Macao’s property market continues to remain in the doldrums, according to the latest data from the Statistics and Census Service (known by its Portuguese initials DSEC).
Figures indicate that the overall residential property price index for June to August fell by 13.6 percent compared to the same period last year, to stand at 214.5. The indices for the Macao Peninsula and Taipa and Coloane registered respective decreases of 13.9 percent and 12.1 percent.
Compared to the previous three-month period of May to July 2024, the overall index decreased by 0.9 percent, while the indices for the Macao Peninsula (211.3) and Taipa and Coloane (227.3) fell by 1 percent and 0.2 percent respectively.
Analysed by age of building, the indices for residential units of buildings of 5 years old or less and for those over 20 years old fell by 1.7 percent and 1.4 percent respectively, compared to the previous three months, whereas the index for those between 6 and 10 years old grew by 0.8 percent. Meanwhile, the index for pre-sale residential units (273.2) decreased by 0.1 percent.
[See more: Macao’s residential property transactions and average prices fall again]
In terms of size, the indices for residential units with a usable floor area between 50 and 74.9 square metres and for those with a floor area of less than 50 square metres respectively decreased by 1.2 percent and 0.3 percent from the previous period.
The index for those with a floor area of 100 square metres and over increased by 0.6 percent.
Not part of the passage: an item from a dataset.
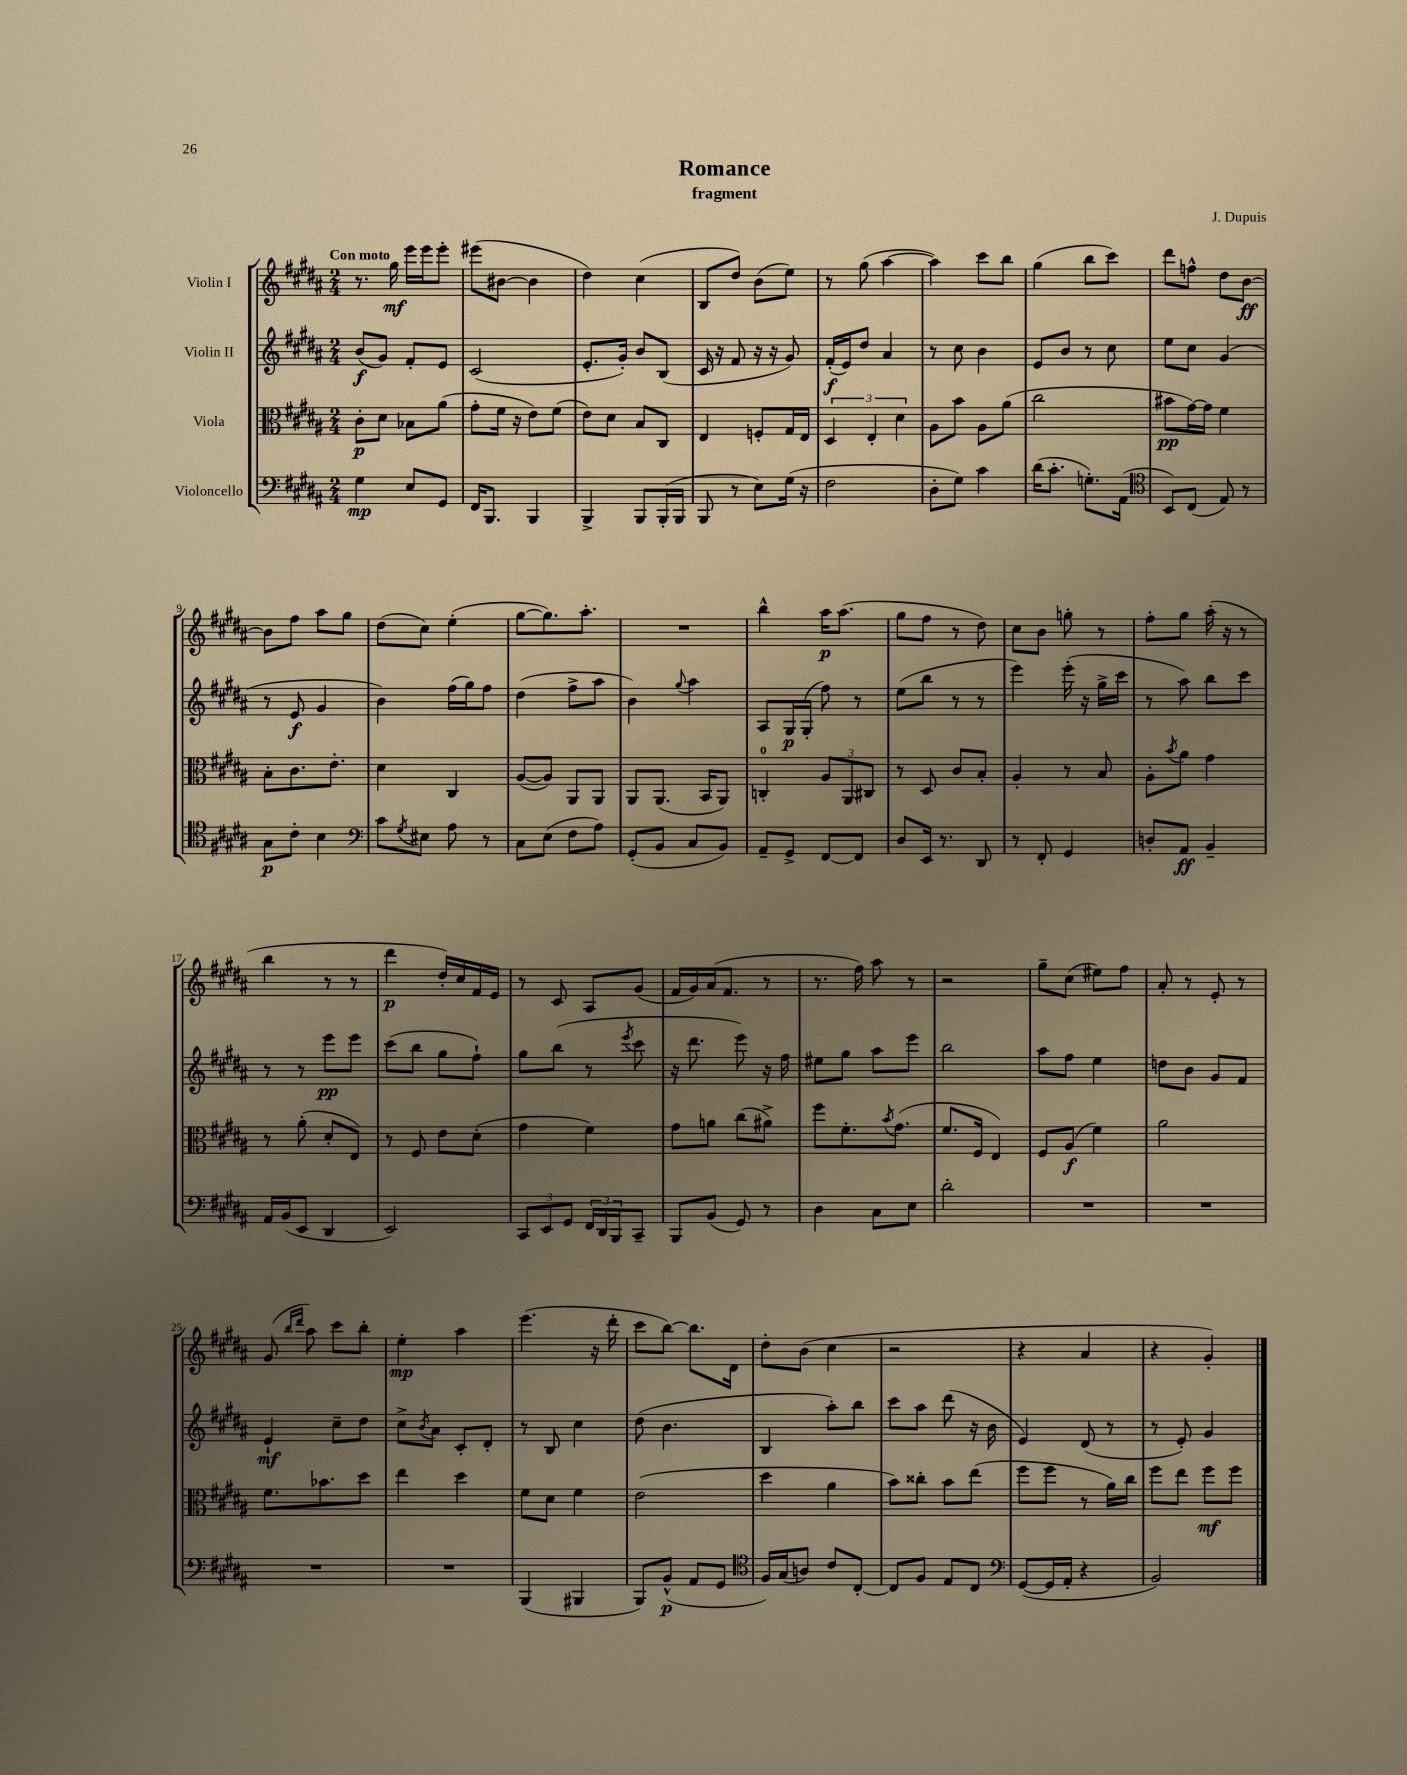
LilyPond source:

Despite the subdued figures, some realtors remain optimistic. According to Pun Chi Meng, general manager of the local branch of Centaline Property, Macao’s real-estate sector can be expected to recover in the fourth quarter.
Pun said the total number of transactions had the potential to hit the 1,000 mark this quarter, adding that further interest rate cuts by US and Macao banks would have a positive effect.